[Rows from a collection]

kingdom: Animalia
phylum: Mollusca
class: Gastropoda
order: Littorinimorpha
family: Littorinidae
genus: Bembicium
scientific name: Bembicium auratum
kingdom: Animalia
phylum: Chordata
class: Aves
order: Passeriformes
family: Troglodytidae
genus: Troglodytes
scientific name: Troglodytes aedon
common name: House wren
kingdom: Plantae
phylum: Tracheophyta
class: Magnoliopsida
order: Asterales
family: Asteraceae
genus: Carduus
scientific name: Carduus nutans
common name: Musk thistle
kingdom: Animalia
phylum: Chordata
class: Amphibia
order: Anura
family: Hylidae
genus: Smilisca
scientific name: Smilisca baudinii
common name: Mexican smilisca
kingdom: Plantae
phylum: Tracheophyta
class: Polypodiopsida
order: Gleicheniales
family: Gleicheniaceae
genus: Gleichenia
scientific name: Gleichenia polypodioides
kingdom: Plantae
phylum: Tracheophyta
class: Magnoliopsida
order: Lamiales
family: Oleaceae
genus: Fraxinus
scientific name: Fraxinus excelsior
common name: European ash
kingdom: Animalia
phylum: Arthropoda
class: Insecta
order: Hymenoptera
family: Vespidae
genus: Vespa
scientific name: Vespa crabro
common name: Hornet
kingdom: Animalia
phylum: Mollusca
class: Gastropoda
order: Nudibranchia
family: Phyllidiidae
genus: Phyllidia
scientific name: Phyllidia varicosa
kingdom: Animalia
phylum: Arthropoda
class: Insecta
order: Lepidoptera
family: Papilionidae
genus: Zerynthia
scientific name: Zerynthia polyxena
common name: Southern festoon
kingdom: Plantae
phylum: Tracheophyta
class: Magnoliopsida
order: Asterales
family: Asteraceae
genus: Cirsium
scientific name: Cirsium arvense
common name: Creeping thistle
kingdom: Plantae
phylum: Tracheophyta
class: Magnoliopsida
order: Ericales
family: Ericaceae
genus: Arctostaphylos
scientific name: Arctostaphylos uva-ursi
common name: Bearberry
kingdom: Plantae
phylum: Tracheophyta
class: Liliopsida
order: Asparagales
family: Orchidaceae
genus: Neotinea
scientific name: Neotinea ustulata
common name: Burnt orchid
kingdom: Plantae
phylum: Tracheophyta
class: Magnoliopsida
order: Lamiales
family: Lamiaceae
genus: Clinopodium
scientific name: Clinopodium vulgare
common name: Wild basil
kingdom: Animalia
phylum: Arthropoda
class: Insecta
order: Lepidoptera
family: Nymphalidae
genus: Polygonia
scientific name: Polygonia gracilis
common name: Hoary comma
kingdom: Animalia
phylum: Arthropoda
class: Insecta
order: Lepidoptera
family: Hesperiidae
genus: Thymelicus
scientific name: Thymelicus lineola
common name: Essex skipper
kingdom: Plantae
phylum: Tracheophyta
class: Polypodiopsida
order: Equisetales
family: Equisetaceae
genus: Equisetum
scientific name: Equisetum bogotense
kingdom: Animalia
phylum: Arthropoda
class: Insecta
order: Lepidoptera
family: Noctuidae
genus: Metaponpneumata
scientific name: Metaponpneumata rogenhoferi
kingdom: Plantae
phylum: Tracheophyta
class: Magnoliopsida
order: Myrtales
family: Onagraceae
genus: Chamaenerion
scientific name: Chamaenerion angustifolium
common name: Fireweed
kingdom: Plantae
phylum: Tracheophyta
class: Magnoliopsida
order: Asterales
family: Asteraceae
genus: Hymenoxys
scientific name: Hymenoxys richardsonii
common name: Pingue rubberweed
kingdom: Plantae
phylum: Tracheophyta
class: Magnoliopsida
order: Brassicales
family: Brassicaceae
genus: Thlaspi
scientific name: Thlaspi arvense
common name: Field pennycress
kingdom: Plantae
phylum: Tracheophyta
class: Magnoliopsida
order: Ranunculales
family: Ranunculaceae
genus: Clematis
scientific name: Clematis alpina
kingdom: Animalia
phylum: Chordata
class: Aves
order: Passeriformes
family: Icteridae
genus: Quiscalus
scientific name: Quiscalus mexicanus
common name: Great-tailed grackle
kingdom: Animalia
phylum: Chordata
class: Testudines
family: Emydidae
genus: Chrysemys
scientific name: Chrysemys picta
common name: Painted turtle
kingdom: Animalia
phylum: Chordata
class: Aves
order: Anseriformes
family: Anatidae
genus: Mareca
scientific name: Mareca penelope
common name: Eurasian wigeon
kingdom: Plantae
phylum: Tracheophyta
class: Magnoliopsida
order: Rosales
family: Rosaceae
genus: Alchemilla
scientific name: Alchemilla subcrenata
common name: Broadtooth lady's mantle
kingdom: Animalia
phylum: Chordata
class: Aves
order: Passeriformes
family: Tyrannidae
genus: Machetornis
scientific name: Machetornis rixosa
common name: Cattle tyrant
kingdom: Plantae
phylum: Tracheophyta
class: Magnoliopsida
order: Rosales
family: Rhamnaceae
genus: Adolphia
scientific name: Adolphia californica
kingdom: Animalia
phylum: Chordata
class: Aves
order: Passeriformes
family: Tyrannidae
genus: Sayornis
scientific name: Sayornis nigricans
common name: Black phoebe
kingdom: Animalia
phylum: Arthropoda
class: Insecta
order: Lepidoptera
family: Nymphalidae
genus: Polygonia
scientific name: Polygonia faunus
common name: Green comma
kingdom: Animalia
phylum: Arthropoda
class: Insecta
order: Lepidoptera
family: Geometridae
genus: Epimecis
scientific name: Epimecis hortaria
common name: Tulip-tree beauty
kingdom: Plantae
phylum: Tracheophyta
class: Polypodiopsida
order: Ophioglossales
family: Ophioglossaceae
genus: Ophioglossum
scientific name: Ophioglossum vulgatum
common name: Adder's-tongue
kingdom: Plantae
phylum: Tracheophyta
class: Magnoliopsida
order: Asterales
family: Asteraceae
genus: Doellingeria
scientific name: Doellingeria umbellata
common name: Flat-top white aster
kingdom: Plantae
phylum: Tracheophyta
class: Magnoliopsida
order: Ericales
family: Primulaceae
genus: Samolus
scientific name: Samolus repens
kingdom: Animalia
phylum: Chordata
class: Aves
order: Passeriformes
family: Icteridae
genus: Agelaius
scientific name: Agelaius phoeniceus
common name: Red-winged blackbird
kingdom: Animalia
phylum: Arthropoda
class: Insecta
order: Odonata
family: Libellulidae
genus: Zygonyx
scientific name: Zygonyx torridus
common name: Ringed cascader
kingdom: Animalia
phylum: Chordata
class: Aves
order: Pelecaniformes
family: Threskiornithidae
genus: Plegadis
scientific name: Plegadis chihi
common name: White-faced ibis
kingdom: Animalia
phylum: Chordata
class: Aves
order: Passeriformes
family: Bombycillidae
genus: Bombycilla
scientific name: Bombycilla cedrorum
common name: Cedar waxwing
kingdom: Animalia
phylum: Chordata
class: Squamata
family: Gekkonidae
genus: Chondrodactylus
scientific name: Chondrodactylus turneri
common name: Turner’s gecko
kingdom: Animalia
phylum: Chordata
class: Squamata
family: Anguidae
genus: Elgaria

> _Set problem_
Print all of the rows above again, with each line reproduced character for character.

> _Full response_
kingdom: Animalia
phylum: Mollusca
class: Gastropoda
order: Littorinimorpha
family: Littorinidae
genus: Bembicium
scientific name: Bembicium auratum
kingdom: Animalia
phylum: Chordata
class: Aves
order: Passeriformes
family: Troglodytidae
genus: Troglodytes
scientific name: Troglodytes aedon
common name: House wren
kingdom: Plantae
phylum: Tracheophyta
class: Magnoliopsida
order: Asterales
family: Asteraceae
genus: Carduus
scientific name: Carduus nutans
common name: Musk thistle
kingdom: Animalia
phylum: Chordata
class: Amphibia
order: Anura
family: Hylidae
genus: Smilisca
scientific name: Smilisca baudinii
common name: Mexican smilisca
kingdom: Plantae
phylum: Tracheophyta
class: Polypodiopsida
order: Gleicheniales
family: Gleicheniaceae
genus: Gleichenia
scientific name: Gleichenia polypodioides
kingdom: Plantae
phylum: Tracheophyta
class: Magnoliopsida
order: Lamiales
family: Oleaceae
genus: Fraxinus
scientific name: Fraxinus excelsior
common name: European ash
kingdom: Animalia
phylum: Arthropoda
class: Insecta
order: Hymenoptera
family: Vespidae
genus: Vespa
scientific name: Vespa crabro
common name: Hornet
kingdom: Animalia
phylum: Mollusca
class: Gastropoda
order: Nudibranchia
family: Phyllidiidae
genus: Phyllidia
scientific name: Phyllidia varicosa
kingdom: Animalia
phylum: Arthropoda
class: Insecta
order: Lepidoptera
family: Papilionidae
genus: Zerynthia
scientific name: Zerynthia polyxena
common name: Southern festoon
kingdom: Plantae
phylum: Tracheophyta
class: Magnoliopsida
order: Asterales
family: Asteraceae
genus: Cirsium
scientific name: Cirsium arvense
common name: Creeping thistle
kingdom: Plantae
phylum: Tracheophyta
class: Magnoliopsida
order: Ericales
family: Ericaceae
genus: Arctostaphylos
scientific name: Arctostaphylos uva-ursi
common name: Bearberry
kingdom: Plantae
phylum: Tracheophyta
class: Liliopsida
order: Asparagales
family: Orchidaceae
genus: Neotinea
scientific name: Neotinea ustulata
common name: Burnt orchid
kingdom: Plantae
phylum: Tracheophyta
class: Magnoliopsida
order: Lamiales
family: Lamiaceae
genus: Clinopodium
scientific name: Clinopodium vulgare
common name: Wild basil
kingdom: Animalia
phylum: Arthropoda
class: Insecta
order: Lepidoptera
family: Nymphalidae
genus: Polygonia
scientific name: Polygonia gracilis
common name: Hoary comma
kingdom: Animalia
phylum: Arthropoda
class: Insecta
order: Lepidoptera
family: Hesperiidae
genus: Thymelicus
scientific name: Thymelicus lineola
common name: Essex skipper
kingdom: Plantae
phylum: Tracheophyta
class: Polypodiopsida
order: Equisetales
family: Equisetaceae
genus: Equisetum
scientific name: Equisetum bogotense
kingdom: Animalia
phylum: Arthropoda
class: Insecta
order: Lepidoptera
family: Noctuidae
genus: Metaponpneumata
scientific name: Metaponpneumata rogenhoferi
kingdom: Plantae
phylum: Tracheophyta
class: Magnoliopsida
order: Myrtales
family: Onagraceae
genus: Chamaenerion
scientific name: Chamaenerion angustifolium
common name: Fireweed
kingdom: Plantae
phylum: Tracheophyta
class: Magnoliopsida
order: Asterales
family: Asteraceae
genus: Hymenoxys
scientific name: Hymenoxys richardsonii
common name: Pingue rubberweed
kingdom: Plantae
phylum: Tracheophyta
class: Magnoliopsida
order: Brassicales
family: Brassicaceae
genus: Thlaspi
scientific name: Thlaspi arvense
common name: Field pennycress
kingdom: Plantae
phylum: Tracheophyta
class: Magnoliopsida
order: Ranunculales
family: Ranunculaceae
genus: Clematis
scientific name: Clematis alpina
kingdom: Animalia
phylum: Chordata
class: Aves
order: Passeriformes
family: Icteridae
genus: Quiscalus
scientific name: Quiscalus mexicanus
common name: Great-tailed grackle
kingdom: Animalia
phylum: Chordata
class: Testudines
family: Emydidae
genus: Chrysemys
scientific name: Chrysemys picta
common name: Painted turtle
kingdom: Animalia
phylum: Chordata
class: Aves
order: Anseriformes
family: Anatidae
genus: Mareca
scientific name: Mareca penelope
common name: Eurasian wigeon
kingdom: Plantae
phylum: Tracheophyta
class: Magnoliopsida
order: Rosales
family: Rosaceae
genus: Alchemilla
scientific name: Alchemilla subcrenata
common name: Broadtooth lady's mantle
kingdom: Animalia
phylum: Chordata
class: Aves
order: Passeriformes
family: Tyrannidae
genus: Machetornis
scientific name: Machetornis rixosa
common name: Cattle tyrant
kingdom: Plantae
phylum: Tracheophyta
class: Magnoliopsida
order: Rosales
family: Rhamnaceae
genus: Adolphia
scientific name: Adolphia californica
kingdom: Animalia
phylum: Chordata
class: Aves
order: Passeriformes
family: Tyrannidae
genus: Sayornis
scientific name: Sayornis nigricans
common name: Black phoebe
kingdom: Animalia
phylum: Arthropoda
class: Insecta
order: Lepidoptera
family: Nymphalidae
genus: Polygonia
scientific name: Polygonia faunus
common name: Green comma
kingdom: Animalia
phylum: Arthropoda
class: Insecta
order: Lepidoptera
family: Geometridae
genus: Epimecis
scientific name: Epimecis hortaria
common name: Tulip-tree beauty
kingdom: Plantae
phylum: Tracheophyta
class: Polypodiopsida
order: Ophioglossales
family: Ophioglossaceae
genus: Ophioglossum
scientific name: Ophioglossum vulgatum
common name: Adder's-tongue
kingdom: Plantae
phylum: Tracheophyta
class: Magnoliopsida
order: Asterales
family: Asteraceae
genus: Doellingeria
scientific name: Doellingeria umbellata
common name: Flat-top white aster
kingdom: Plantae
phylum: Tracheophyta
class: Magnoliopsida
order: Ericales
family: Primulaceae
genus: Samolus
scientific name: Samolus repens
kingdom: Animalia
phylum: Chordata
class: Aves
order: Passeriformes
family: Icteridae
genus: Agelaius
scientific name: Agelaius phoeniceus
common name: Red-winged blackbird
kingdom: Animalia
phylum: Arthropoda
class: Insecta
order: Odonata
family: Libellulidae
genus: Zygonyx
scientific name: Zygonyx torridus
common name: Ringed cascader
kingdom: Animalia
phylum: Chordata
class: Aves
order: Pelecaniformes
family: Threskiornithidae
genus: Plegadis
scientific name: Plegadis chihi
common name: White-faced ibis
kingdom: Animalia
phylum: Chordata
class: Aves
order: Passeriformes
family: Bombycillidae
genus: Bombycilla
scientific name: Bombycilla cedrorum
common name: Cedar waxwing
kingdom: Animalia
phylum: Chordata
class: Squamata
family: Gekkonidae
genus: Chondrodactylus
scientific name: Chondrodactylus turneri
common name: Turner’s gecko
kingdom: Animalia
phylum: Chordata
class: Squamata
family: Anguidae
genus: Elgaria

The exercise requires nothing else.